§ EXCERPTED DATA:
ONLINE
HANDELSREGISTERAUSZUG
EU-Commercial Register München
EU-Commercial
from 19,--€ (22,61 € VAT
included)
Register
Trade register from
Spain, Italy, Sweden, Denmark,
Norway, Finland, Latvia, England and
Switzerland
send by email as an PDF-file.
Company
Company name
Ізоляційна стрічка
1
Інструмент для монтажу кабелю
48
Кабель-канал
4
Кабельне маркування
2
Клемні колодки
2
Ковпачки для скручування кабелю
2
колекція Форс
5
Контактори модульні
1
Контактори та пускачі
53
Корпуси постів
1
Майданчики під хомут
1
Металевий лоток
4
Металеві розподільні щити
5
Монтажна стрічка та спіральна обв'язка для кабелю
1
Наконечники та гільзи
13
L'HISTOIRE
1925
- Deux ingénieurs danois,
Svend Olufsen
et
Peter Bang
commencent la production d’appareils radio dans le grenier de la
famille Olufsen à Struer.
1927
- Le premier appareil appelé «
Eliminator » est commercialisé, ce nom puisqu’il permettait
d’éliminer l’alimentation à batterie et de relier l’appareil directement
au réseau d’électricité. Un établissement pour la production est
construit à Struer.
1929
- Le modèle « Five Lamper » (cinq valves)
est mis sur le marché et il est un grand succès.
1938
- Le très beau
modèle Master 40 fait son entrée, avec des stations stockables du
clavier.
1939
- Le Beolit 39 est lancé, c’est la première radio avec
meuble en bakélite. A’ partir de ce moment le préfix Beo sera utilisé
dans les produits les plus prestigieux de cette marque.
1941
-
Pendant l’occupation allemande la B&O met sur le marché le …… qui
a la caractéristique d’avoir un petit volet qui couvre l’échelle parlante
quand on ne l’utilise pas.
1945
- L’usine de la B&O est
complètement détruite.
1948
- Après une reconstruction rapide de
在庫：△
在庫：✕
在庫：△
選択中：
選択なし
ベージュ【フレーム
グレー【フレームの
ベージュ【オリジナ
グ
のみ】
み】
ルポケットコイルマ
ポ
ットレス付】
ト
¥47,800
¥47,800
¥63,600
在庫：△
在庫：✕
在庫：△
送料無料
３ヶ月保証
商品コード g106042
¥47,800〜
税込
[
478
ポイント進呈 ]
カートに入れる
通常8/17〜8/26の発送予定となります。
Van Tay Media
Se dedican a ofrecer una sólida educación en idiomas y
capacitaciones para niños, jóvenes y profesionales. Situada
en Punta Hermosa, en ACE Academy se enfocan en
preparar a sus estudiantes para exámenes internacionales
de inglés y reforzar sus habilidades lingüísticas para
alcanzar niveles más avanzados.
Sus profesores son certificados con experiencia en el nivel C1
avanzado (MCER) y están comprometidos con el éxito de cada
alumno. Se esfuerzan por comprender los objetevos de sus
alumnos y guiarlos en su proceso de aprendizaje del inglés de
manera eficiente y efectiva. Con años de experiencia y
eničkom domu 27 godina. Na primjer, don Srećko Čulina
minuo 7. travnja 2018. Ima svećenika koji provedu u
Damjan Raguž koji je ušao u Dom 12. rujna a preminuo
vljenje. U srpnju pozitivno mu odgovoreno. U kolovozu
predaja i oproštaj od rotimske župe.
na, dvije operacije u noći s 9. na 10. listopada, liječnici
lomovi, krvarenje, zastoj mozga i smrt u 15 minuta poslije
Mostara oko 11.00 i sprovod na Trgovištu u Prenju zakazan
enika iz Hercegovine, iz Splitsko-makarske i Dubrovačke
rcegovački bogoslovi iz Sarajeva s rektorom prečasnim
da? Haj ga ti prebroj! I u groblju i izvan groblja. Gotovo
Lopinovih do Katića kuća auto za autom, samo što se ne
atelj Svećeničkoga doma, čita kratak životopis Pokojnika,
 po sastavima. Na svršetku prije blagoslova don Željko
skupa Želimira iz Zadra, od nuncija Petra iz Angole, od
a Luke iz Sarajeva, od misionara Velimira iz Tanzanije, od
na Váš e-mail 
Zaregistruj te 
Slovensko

§ WORK TO COMPLETE: Pull out all lines from the entries above that include the word "Olufsen".

§ TASK RESPONSE:
Svend Olufsen
famille Olufsen à Struer.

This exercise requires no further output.